Input material section start

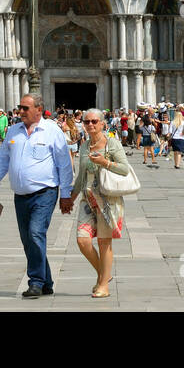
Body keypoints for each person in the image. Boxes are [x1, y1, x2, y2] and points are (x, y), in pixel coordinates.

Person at [0, 92, 74, 298]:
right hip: (20, 195)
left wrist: (66, 194)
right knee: (29, 240)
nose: (21, 111)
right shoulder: (13, 131)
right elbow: (2, 160)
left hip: (45, 193)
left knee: (36, 233)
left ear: (38, 109)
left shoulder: (52, 131)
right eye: (20, 107)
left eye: (25, 108)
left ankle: (35, 281)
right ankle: (47, 282)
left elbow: (64, 164)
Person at [69, 108, 131, 298]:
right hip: (87, 200)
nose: (90, 125)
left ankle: (103, 285)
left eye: (94, 121)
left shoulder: (112, 144)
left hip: (108, 200)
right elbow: (81, 175)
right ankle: (104, 274)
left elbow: (124, 169)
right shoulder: (85, 145)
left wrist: (106, 163)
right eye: (87, 122)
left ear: (103, 123)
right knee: (82, 240)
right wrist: (70, 198)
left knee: (104, 242)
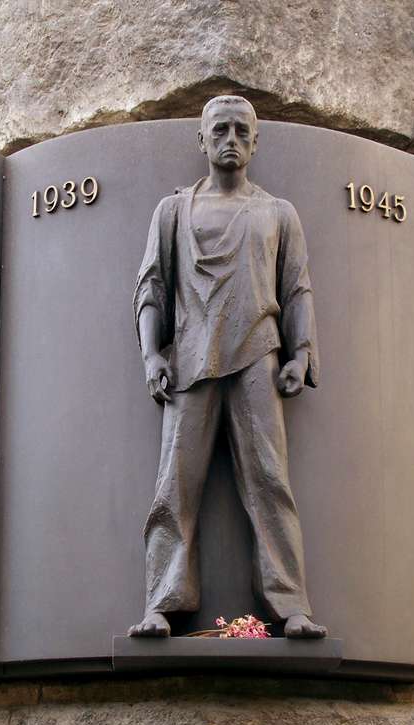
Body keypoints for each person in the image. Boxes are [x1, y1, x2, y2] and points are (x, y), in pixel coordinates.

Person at [128, 95, 326, 639]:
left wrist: (301, 352)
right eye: (220, 130)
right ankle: (161, 605)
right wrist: (151, 354)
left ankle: (291, 607)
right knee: (175, 486)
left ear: (255, 142)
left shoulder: (278, 213)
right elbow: (152, 289)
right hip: (190, 360)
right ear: (203, 139)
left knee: (271, 482)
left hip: (257, 358)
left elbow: (297, 287)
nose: (231, 139)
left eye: (242, 130)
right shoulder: (171, 212)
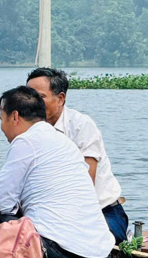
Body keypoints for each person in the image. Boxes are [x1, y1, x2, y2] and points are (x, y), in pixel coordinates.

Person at [0, 86, 114, 258]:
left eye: (1, 119)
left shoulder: (25, 141)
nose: (1, 128)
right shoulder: (65, 142)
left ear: (14, 117)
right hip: (99, 255)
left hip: (61, 254)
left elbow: (1, 203)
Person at [26, 67, 129, 242]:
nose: (32, 103)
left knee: (89, 243)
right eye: (28, 97)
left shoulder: (81, 126)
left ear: (60, 98)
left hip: (101, 212)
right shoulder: (28, 130)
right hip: (52, 214)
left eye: (40, 97)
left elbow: (86, 183)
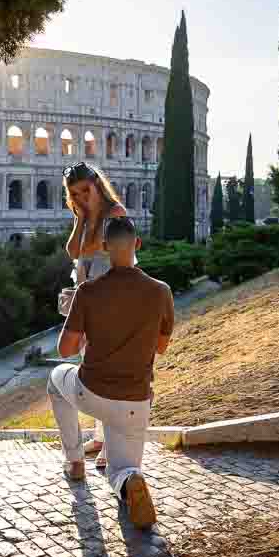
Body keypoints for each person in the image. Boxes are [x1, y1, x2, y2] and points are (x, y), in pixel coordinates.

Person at [49, 216, 173, 529]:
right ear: (137, 245)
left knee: (55, 380)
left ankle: (75, 460)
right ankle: (130, 480)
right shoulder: (161, 292)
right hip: (135, 401)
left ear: (104, 248)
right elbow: (161, 347)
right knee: (123, 469)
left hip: (91, 394)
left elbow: (65, 350)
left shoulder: (88, 292)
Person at [62, 161, 129, 468]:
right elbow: (73, 251)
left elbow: (112, 255)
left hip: (112, 302)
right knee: (91, 369)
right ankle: (101, 435)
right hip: (87, 302)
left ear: (97, 185)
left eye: (85, 190)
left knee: (108, 372)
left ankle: (112, 442)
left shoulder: (115, 214)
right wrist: (81, 217)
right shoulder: (86, 217)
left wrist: (94, 215)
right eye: (74, 194)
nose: (80, 197)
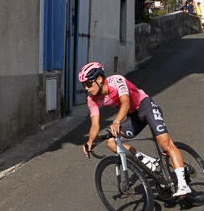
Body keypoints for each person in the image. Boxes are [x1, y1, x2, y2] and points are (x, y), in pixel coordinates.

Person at [78, 62, 192, 196]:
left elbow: (125, 102)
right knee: (111, 142)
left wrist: (116, 122)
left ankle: (183, 185)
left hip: (146, 106)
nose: (86, 88)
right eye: (84, 85)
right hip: (134, 116)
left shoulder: (116, 80)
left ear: (99, 79)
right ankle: (149, 162)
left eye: (88, 84)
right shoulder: (92, 99)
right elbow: (95, 124)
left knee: (165, 143)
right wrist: (90, 141)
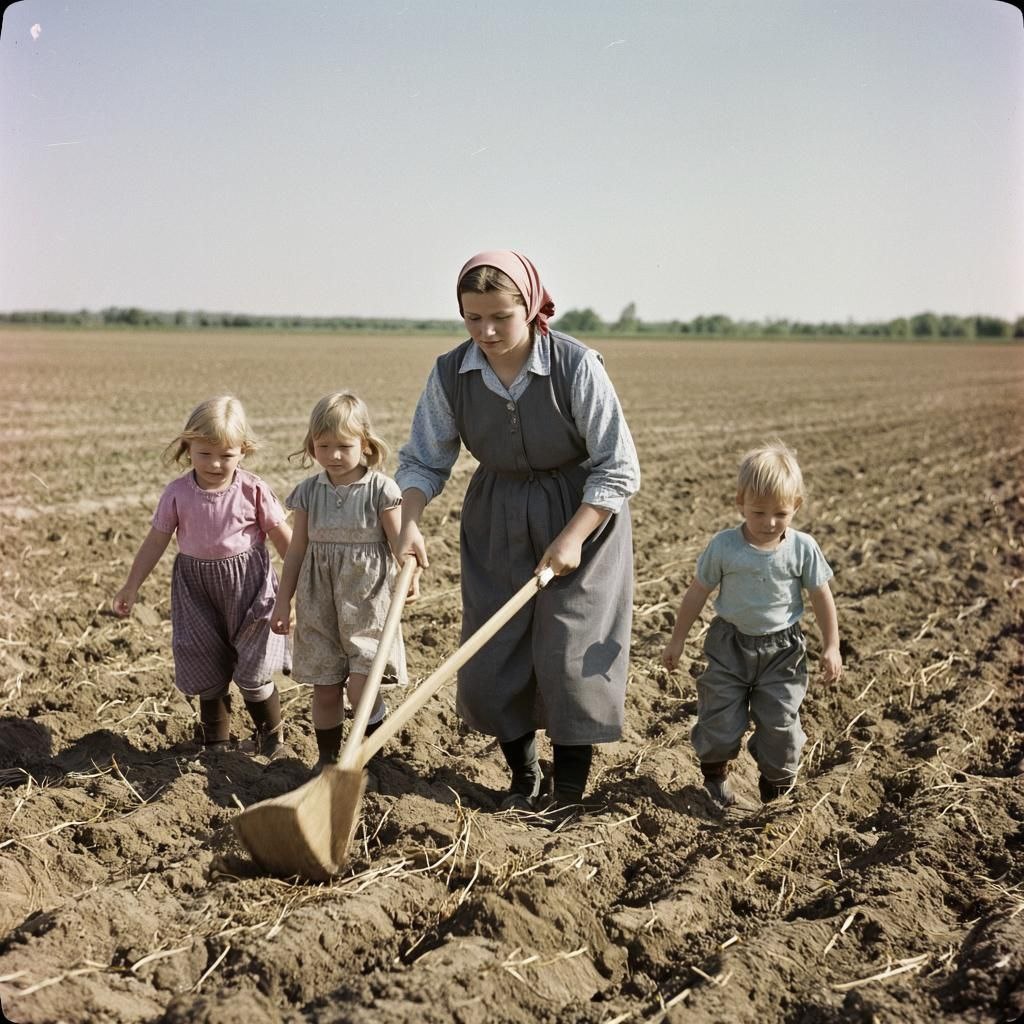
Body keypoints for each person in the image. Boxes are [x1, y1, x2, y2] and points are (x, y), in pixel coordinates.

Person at [396, 249, 640, 817]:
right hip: (497, 516)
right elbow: (423, 461)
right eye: (472, 317)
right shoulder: (450, 373)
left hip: (582, 516)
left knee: (570, 654)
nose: (485, 331)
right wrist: (409, 524)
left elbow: (619, 465)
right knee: (492, 654)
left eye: (499, 317)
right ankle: (522, 774)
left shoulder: (576, 366)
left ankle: (569, 793)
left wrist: (574, 535)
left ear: (529, 308)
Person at [661, 440, 842, 806]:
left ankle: (774, 792)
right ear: (739, 503)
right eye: (758, 512)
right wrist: (676, 640)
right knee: (719, 722)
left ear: (797, 507)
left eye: (780, 513)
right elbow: (697, 593)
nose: (769, 522)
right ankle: (715, 779)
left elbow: (822, 598)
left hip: (782, 652)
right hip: (730, 646)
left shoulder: (803, 548)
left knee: (781, 728)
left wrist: (832, 645)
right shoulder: (725, 546)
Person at [112, 396, 292, 757]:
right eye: (204, 453)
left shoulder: (252, 490)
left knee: (254, 675)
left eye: (226, 454)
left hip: (250, 588)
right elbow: (156, 542)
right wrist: (131, 584)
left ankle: (272, 741)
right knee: (207, 666)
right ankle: (217, 746)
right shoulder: (177, 494)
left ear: (244, 451)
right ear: (187, 447)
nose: (214, 463)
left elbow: (286, 542)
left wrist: (299, 588)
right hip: (196, 591)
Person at [270, 392, 410, 772]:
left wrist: (408, 571)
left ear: (365, 443)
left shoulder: (381, 490)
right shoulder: (309, 493)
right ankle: (328, 760)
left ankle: (370, 754)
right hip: (319, 602)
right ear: (311, 444)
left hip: (367, 600)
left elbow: (400, 543)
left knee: (361, 687)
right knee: (326, 687)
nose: (333, 455)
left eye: (344, 446)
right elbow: (296, 552)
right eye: (323, 445)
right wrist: (284, 601)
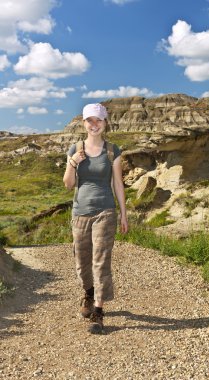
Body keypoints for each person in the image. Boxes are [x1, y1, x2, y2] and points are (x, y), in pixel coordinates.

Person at [63, 103, 128, 335]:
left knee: (101, 262)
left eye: (98, 120)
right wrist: (73, 163)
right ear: (83, 123)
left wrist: (123, 213)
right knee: (82, 264)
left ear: (105, 122)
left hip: (105, 212)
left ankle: (99, 311)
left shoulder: (113, 151)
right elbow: (68, 184)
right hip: (80, 212)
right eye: (90, 120)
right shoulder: (75, 149)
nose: (94, 124)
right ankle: (89, 293)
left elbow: (117, 183)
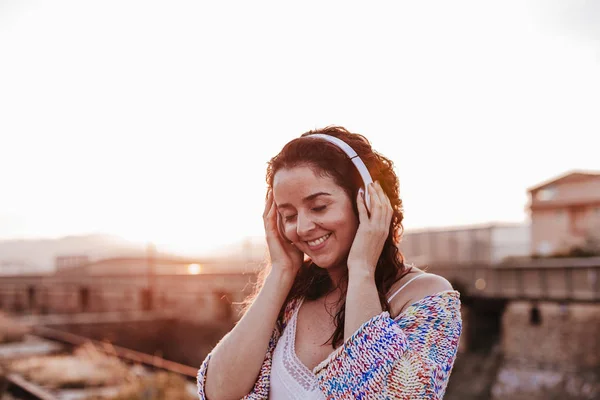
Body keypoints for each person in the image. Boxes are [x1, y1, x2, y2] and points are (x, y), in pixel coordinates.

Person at [197, 126, 462, 400]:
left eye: (319, 207)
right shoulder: (290, 300)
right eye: (288, 215)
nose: (301, 227)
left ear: (370, 201)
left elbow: (375, 396)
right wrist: (280, 272)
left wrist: (361, 270)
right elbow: (218, 393)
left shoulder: (427, 299)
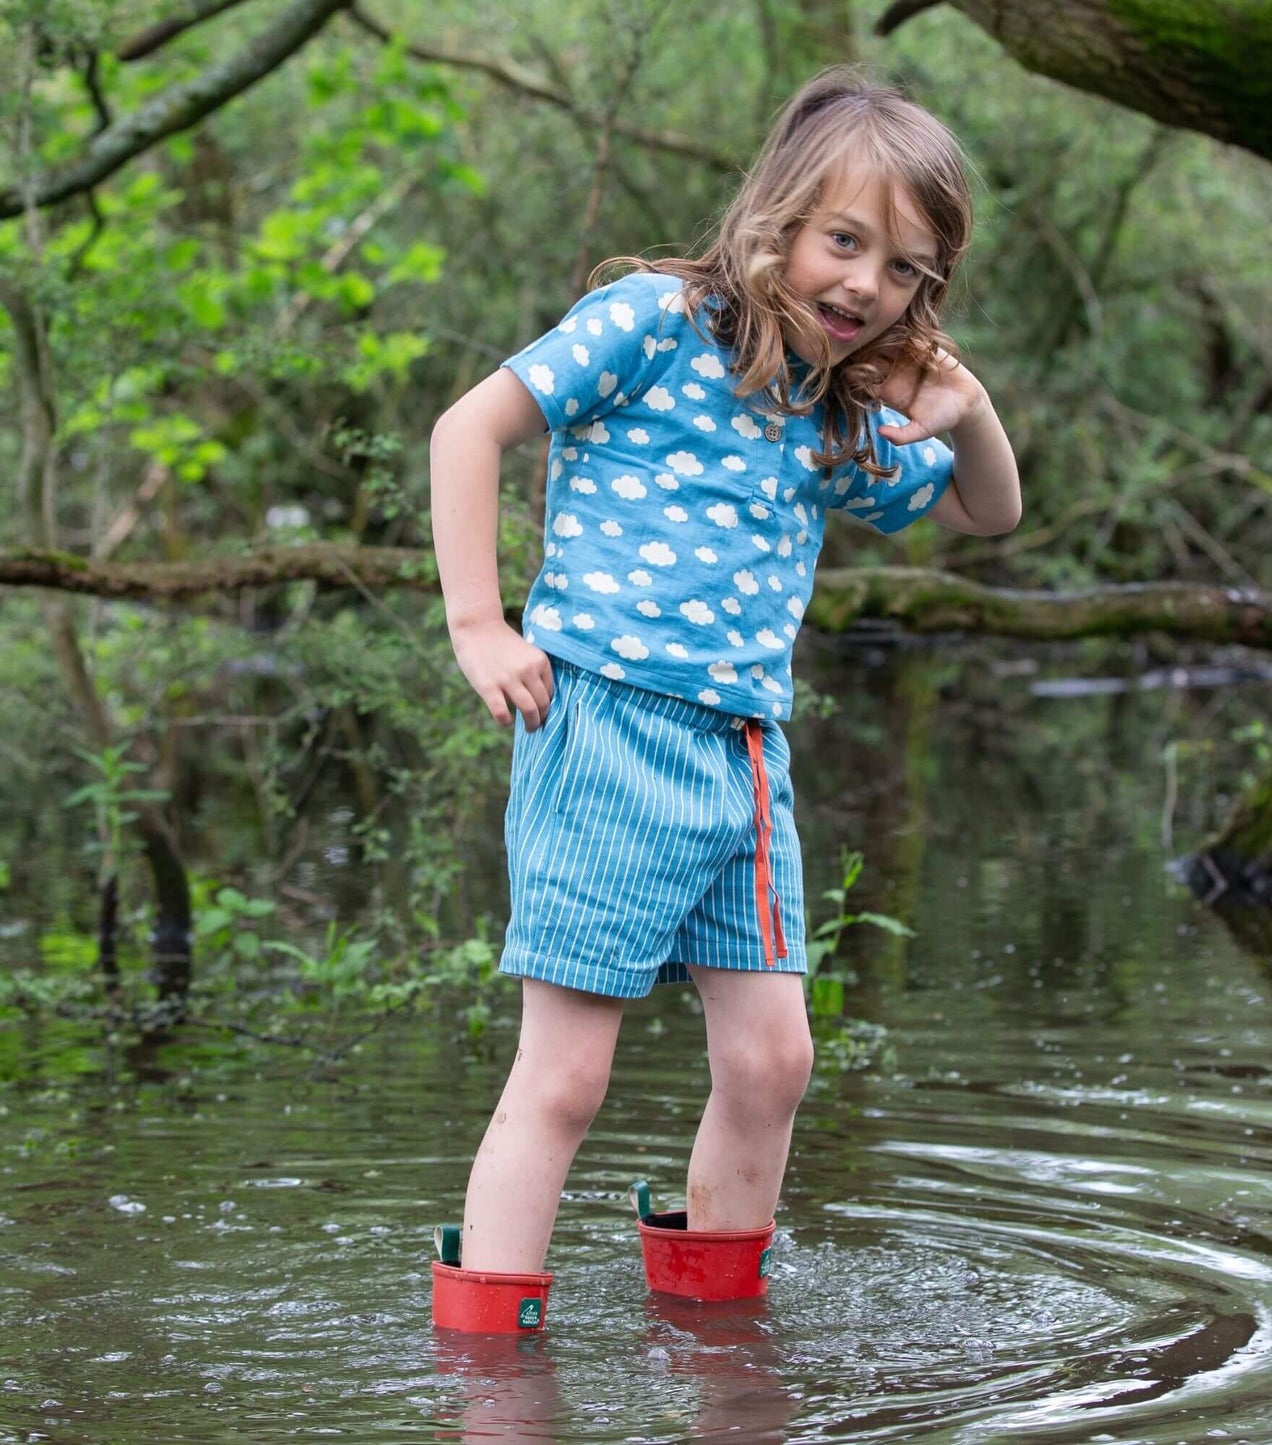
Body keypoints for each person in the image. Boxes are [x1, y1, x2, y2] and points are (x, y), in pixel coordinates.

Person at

Input material section end

Problem details: Please return only the lines from the one holding "nose: (94, 124)" through the end of the data, both ends included; do not copy any pictures.

Solution for this problem:
nose: (94, 124)
right ankle: (89, 293)
left elbow: (117, 183)
Body keypoints for each person in the image. Boxes are [x1, y1, x2, y2] and points are (x, y), in pixel coordinates.

Person at [197, 126, 462, 400]:
left eye: (319, 207)
right shoulder: (290, 300)
right eye: (288, 215)
nose: (301, 227)
left ear: (370, 201)
left elbow: (375, 396)
right wrist: (280, 272)
left wrist: (361, 270)
right elbow: (218, 393)
left shoulder: (427, 299)
Body keypoints for each person in the image. Boxes are [x1, y1, x2, y2] and points are (x, y), in pixel coordinates.

Person at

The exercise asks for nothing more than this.